GEMPA DAN IMAN
Gempa demi gempa mendera bumi pertiwi Indonesia. Pada bulan Juli dan Agustus yang lalu, gempa berkekuatan 6.9 SR mengguncang Lombok. Namun yang mengerikan ialah gempa susulan yang datang terus-menerus tidak kurang dari 400 gempa berikutnya membuat warga menderita secara fisik dan psikis. Kemudian pada bulan September, disusul gempa berkekuatan 7.4 SR yang terjadi di kepulauan Sulawesi daerah Donggala, Palu, Sigi, Tolitoli, Mamuju dan sekitarnya. Gempa ini memicu terjadinya tsunami setinggi 1.5 meter di tepi kota Palu. Banyak korban berjatuhan. Tua dan muda, miskin dan kaya tidak terkecuali. Baik korban yang tersapu air, maupun yang tertindih reruntuhan bangunan dan tertelan, terjepit patahan-patahan tanah, semuanya mengalami derita yang amat sangat. Saat ini, jumlah yang terdata sudah lebih dari 2000 orang. Belum pulih dari gempa sebelumnya, hari Kamis lalu (11 Oktober), gempa berkekuatan 6.4 SR menghantam Situbondo, Jawa Timur dan Bali. Pada hari yang sama juga dilangsungkan rapat tahunan IMF dan World Bank di Bali dan dilakukan penandatangan investasi bilateral antara Indonesia dengan Singapura. Tetapi tidak lama setelah itu, menyusul gempa 7.0 SR mengguncang daerah Papua Nugini. Ada apa dengan Indonesia?
Ada kelompok yang agak ekstrem mengaitkan musibah alam ini dengan alasan-alasan religius, misalnya karena ada tokoh agama tertentu yang dijadikan tersangka atau mengalami ketidakadilan, karena itu Indonesia didera gempa. Tetapi ada juga analisis yang baik. Kebanyakan pengamat akan menyatakan bahwa memang ini adalah akibat logis dari lokasi Indonesia yang terletak di atas “Pasific Ring of Fire” (Cincin Api Pasifik atau Lingkaran Api Pasifik). Ini adalah daerah yang sering mengalami gempa bumi dan letusan gunung berapi yang mengelilingi cekungan Samudra Pasifik. Daerah ini berbentuk seperti tapal kuda dan mencakup wilayah sepanjang 40.000 km. Daerah ini juga sering disebut sebagai sabuk gempa Pasifik. Tentu saja ini adalah pengamatan yang baik dan benar. Namun gempa, bukan hanya masalah fisik dan psikis, tetapi juga masalah hati.

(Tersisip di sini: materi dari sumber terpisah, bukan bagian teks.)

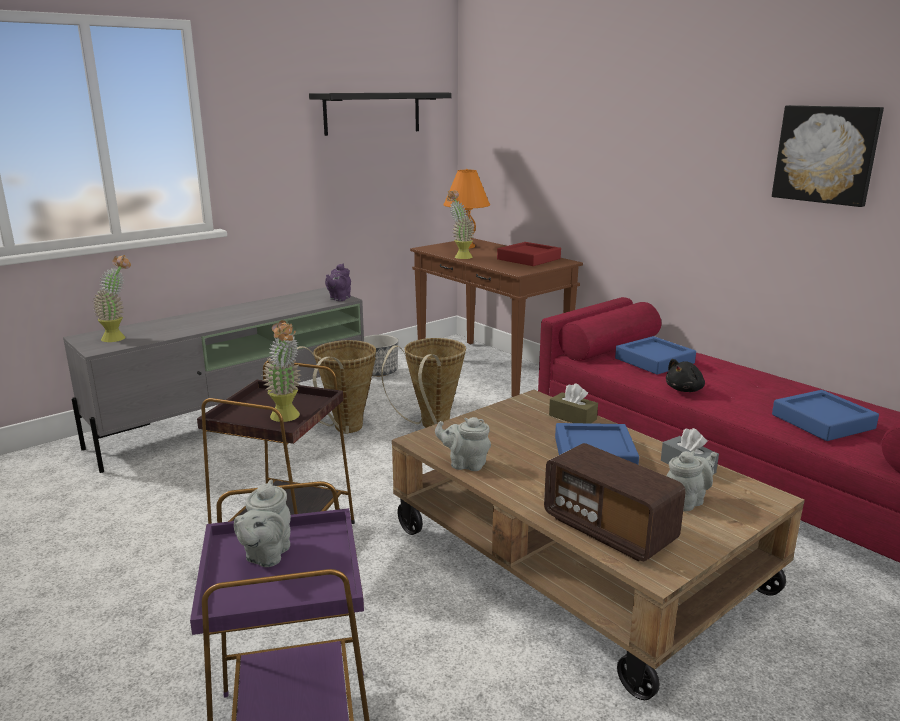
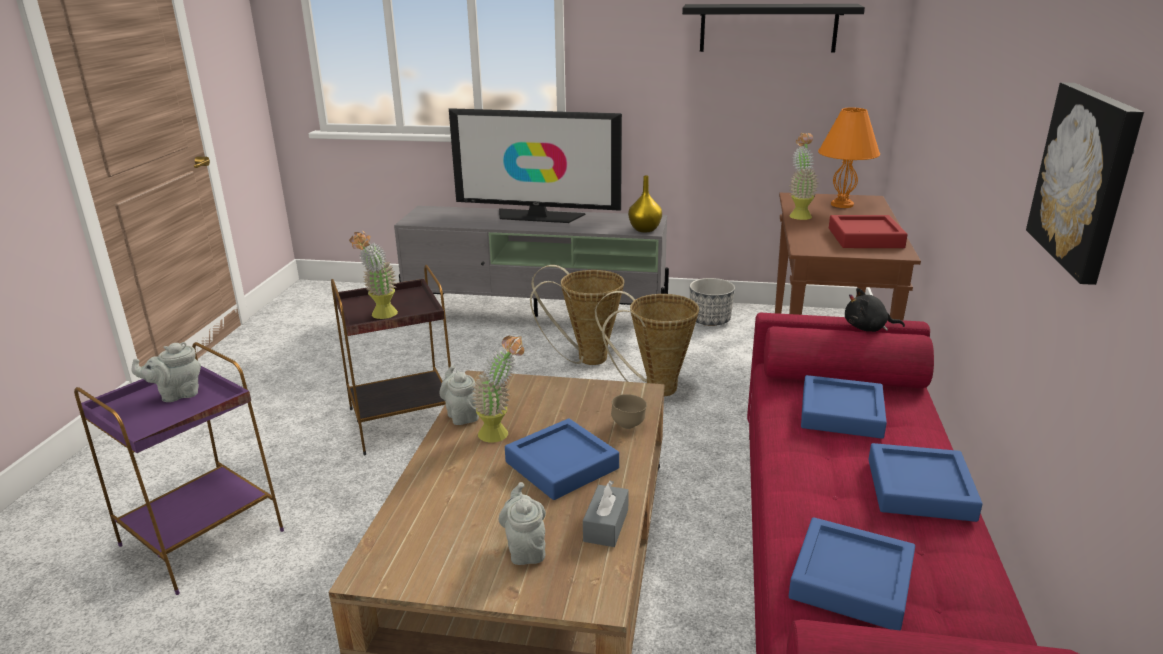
camera: 50 degrees right, 5 degrees up
(119, 337) = (440, 216): potted plant -> potted plant (501, 434)
(223, 313) = (538, 216): none -> television
(339, 298) = (645, 229): purple teapot -> yellow vase
(572, 417) = (628, 425): brown tissue box -> brown bowl
(609, 529) = (420, 524): radio -> none
(685, 390) = (792, 459): black plush toy -> black plush toy (868, 328)
(687, 501) = (525, 549): grey teapot -> grey teapot turned 120 degrees counterclockwise
(754, 376) = (920, 489): none -> blue tray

Paul Tripp dalam tulisannya Suffering: Gospel Hope When Life Doesn’t Make Sense menyatakan, “Suffering is never just a matter of the body but is always also a matter of the heart. When you suffer, your heart is under attack. Suffering takes us to the borders of our faith. It leads us to think about things we’ve never thought about before and maybe even question things we thought were settled in our hearts.” Saya setuju dengan hal ini. Gempa dan berbagai penderitaan lainnya bukan hanya masalah fisik, ini juga menyerang hati; membawa kita kepada titik nadir yang paling lemah untuk kita bertanya dan mempertanyakan iman yang selama ini menjadi jangkar pengharapan hidup. Puji syukur pada Tuhan, kita memiliki iman yang tertanam pada diri Kristus yang telah mengalami penderitaan yang paling gelap, yaitu keterpisahan dengan Bapa karena menanggung dosa. Namun Ia menang dan bangkit dari maut. Ini menjadi kekuatan iman dan pengharapan kita bahwa “sekalipun aku berjalan dalam lembah kekelaman, aku tidak takut bahaya, sebab Engkau besertaku; gada-Mu dan tongkat-Mu, itulah yang menghibur aku” (Mazmur 23:4). (yj).